According to the SEC, Pennetta told clients that NextGenTech would acquire Anduril shares from existing shareholders and then hold them in special purpose vehicles until an eventual public listing or secondary liquidity event. In reality, no such purchases were made. Instead, investigators say Pennetta used new investor money to pay earlier investors modest redemptions and to cover personal expenses, including luxury travel and credit card bills. The illusion of a sophisticated, defense-focused venture fund helped him attract high-net-worth individuals who were eager to participate in a perceived national security success story.

Anduril itself was not accused of wrongdoing. The company never sold stock to Sestante, NextGenTech, or Pennetta personally, according to the charging documents. But the mystique surrounding a secretive defense contractor, combined with the buzz around pre-IPO access, proved to be a potent marketing tool. Investors who might have asked tougher questions about a more ordinary startup were sometimes reluctant to press for documentation that, they were told, could be restricted by non-disclosure agreements or national security sensitivities.

Criminal charges, guilty plea, and $12.5 million in forfeiture

The federal indictment charged Pennetta with securities fraud, wire fraud, and aggravated identity theft, according to the charging document filed in federal court for the Southern District of New York. The identity theft count indicates prosecutors believe he used the names or credentials of other individuals without authorization to bolster his fabricated investment materials and correspondence.

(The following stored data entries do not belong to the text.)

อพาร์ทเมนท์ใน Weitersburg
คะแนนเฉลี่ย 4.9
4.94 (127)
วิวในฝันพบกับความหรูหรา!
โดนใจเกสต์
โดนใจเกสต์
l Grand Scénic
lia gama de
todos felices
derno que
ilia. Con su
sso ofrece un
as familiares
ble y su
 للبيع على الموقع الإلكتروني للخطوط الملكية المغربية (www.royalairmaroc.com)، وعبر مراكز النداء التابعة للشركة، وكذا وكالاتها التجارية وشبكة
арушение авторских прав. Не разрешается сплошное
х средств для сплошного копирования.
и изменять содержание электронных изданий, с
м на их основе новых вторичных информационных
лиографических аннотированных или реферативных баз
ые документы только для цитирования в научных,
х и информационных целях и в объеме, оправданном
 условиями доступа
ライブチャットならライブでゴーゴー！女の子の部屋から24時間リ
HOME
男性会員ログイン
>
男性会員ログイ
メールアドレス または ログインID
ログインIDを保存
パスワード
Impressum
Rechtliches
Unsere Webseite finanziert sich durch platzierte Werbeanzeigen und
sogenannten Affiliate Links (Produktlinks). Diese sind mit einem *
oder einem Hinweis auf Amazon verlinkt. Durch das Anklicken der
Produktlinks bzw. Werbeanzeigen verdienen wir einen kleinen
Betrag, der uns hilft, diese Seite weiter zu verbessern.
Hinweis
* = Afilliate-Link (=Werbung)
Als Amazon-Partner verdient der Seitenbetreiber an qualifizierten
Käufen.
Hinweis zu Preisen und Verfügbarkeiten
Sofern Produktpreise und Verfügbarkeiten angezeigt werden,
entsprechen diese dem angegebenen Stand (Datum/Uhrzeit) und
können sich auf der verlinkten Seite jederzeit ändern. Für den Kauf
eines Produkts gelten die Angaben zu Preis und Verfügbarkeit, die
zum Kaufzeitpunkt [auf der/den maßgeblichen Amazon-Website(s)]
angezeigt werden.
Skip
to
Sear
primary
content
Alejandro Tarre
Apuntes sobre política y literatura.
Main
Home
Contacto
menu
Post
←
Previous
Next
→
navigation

Pennetta pleaded guilty on March 5, 2026, according to the Justice Department. Judge Jed S. Rakoff then sentenced him to four years in prison and ordered restitution of $11,928,266.25 along with forfeiture of $12,546,279.86, according to the DOJ’s sentencing announcement. The SEC’s civil action, filed in parallel, stated that Pennetta misappropriated over $6.2 million of the $10.5 million investors contributed, using the remainder to make partial repayments and to keep the scheme going.

Beyond prison time and financial penalties, Pennetta faces a likely bar from the securities industry. The SEC’s complaint seeks permanent injunctions, disgorgement of ill-gotten gains, and civil penalties, sanctions that would effectively end his ability to work as an investment adviser or to raise capital from the public. For investors, the restitution order offers some prospect of recovery, but the gap between the money raised and the assets remaining underscores how little was left by the time authorities intervened.

Lessons for investors chasing pre-IPO deals

The Pennetta case highlights the risks that come with opaque private-market deals, especially those tied to buzzy, hard-to-access companies. Unlike public offerings, private placements are not vetted through systems like the SEC’s EDGAR filing platform, leaving investors more dependent on representations from fund managers and intermediaries. When those intermediaries fabricate documents or misstate their relationships, it can take years for the deception to surface.

For individual investors, several safeguards emerge from the Anduril pre-IPO saga. Independent verification is crucial: asking for third-party custodial statements, confirming that a fund is properly registered when required, and consulting with outside counsel before wiring large sums can all slow down a fraudster’s timeline. Skepticism is also warranted when an adviser claims exclusive access to a marquee name but cannot provide clear, auditable proof of ownership.

The case also illustrates how narratives around national security and cutting-edge technology can dull critical judgment. Pennetta wrapped his pitch in the language of innovation and defense, offering clients a chance to profit from tools he said would help protect the country. In the end, prosecutors say, the only thing being defended was a years-long lie-one that unraveled only after millions had already vanished.